Aligos Therapeutics has entered into an exclusive licensing agreement with Xiamen Amoytop Biotech, granting the Chinese biopharmaceutical company the rights to develop and commercialize pevifoscorvir sodium for the treatment of chronic hepatitis B virus (HBV) infection across Greater China. This significant deal, which includes Hong Kong, Macau, Mainland China, and Taiwan, targets a region grappling with a substantial burden of HBV, affecting over 90 million individuals. The collaboration underscores a strategic move to accelerate access to innovative HBV therapies in a critical global market.
Strategic Partnership to Address a Significant Unmet Need in HBV Treatment
The agreement positions pevifoscorvir sodium, a potential first-in-class capsid assembly modulator (CAM-E), as a promising new therapeutic option for the vast HBV-infected population in Greater China. Chronic HBV infection remains a major global health challenge, leading to serious liver diseases such as cirrhosis and hepatocellular carcinoma. The current standard of care, while effective in suppressing viral replication, often requires lifelong treatment and does not achieve a functional cure for most patients. This licensing deal signifies a commitment to explore novel mechanisms of action to address the limitations of existing therapies.
Under the terms of the agreement, Aligos Therapeutics will receive an initial upfront milestone payment of $25 million from Xiamen Amoytop Biotech. Beyond this initial sum, Aligos is eligible to secure up to an additional $420 million in future milestone payments, contingent upon the successful achievement of clinical, regulatory, and commercial targets. Furthermore, Aligos will be entitled to receive tiered, high single-digit royalties on the net sales of pevifoscorvir sodium within the licensed territories. This financial structure incentivizes both parties to collaboratively drive the program towards successful market penetration.
Crucially, Aligos Therapeutics will retain all rights for the development and commercialization of pevifoscorvir sodium outside of Greater China, including key markets such as Europe, Japan, South Korea, and the United States. This retention allows Aligos to continue pursuing its global development strategy for the drug independently in these regions, while leveraging Amoytop’s expertise and market access within China. Aligos will also be responsible for conducting clinical trials in Greater China, ensuring alignment with local regulatory requirements and patient needs.

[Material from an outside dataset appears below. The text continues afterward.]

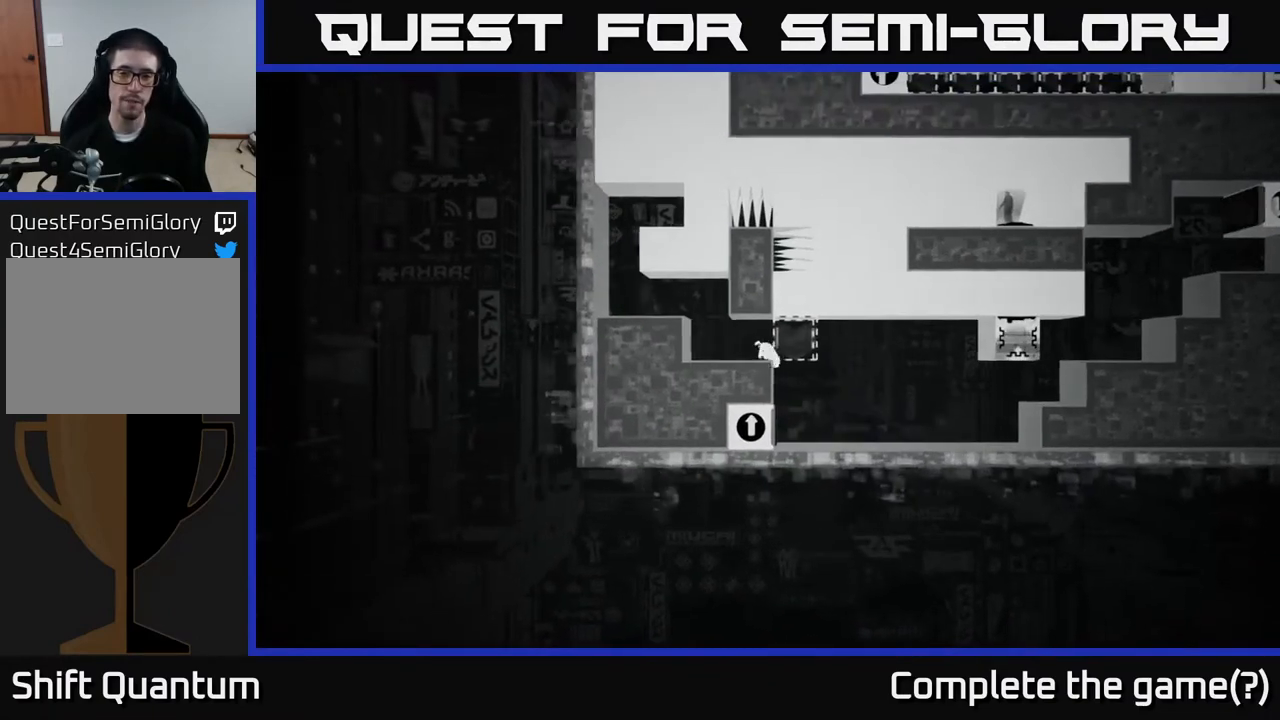
{"buttons": [], "left_stick": "left", "right_stick": "center", "events": [[100, "left_stick", "left"]]}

Pevifoscorvir Sodium: A Novel Approach to HBV Therapy
Pevifoscorvir sodium represents a novel therapeutic strategy targeting a critical stage in the HBV lifecycle. As a capsid assembly modulator, it disrupts the formation of the viral capsid, a protein shell that encloses the viral genetic material. By interfering with this essential process, pevifoscorvir sodium aims to prevent the assembly of new infectious viral particles, thereby reducing viral load and potentially offering a more comprehensive approach to viral suppression. This mechanism of action differs from nucleos(t)ide analogs, which primarily inhibit viral DNA polymerase.
The drug is currently being evaluated in the Phase II B-SUPREME study, a pivotal trial designed to assess its efficacy and safety compared to tenofovir disoproxil fumarate (TDF), a widely used nucleoside analog. The B-SUPREME study is generating crucial data that will inform the future development path of pevifoscorvir sodium. The second interim analysis of this study is anticipated in the second half of 2026, with final top-line data expected in 2027. These timelines suggest a methodical and data-driven approach to advancing the drug through clinical development.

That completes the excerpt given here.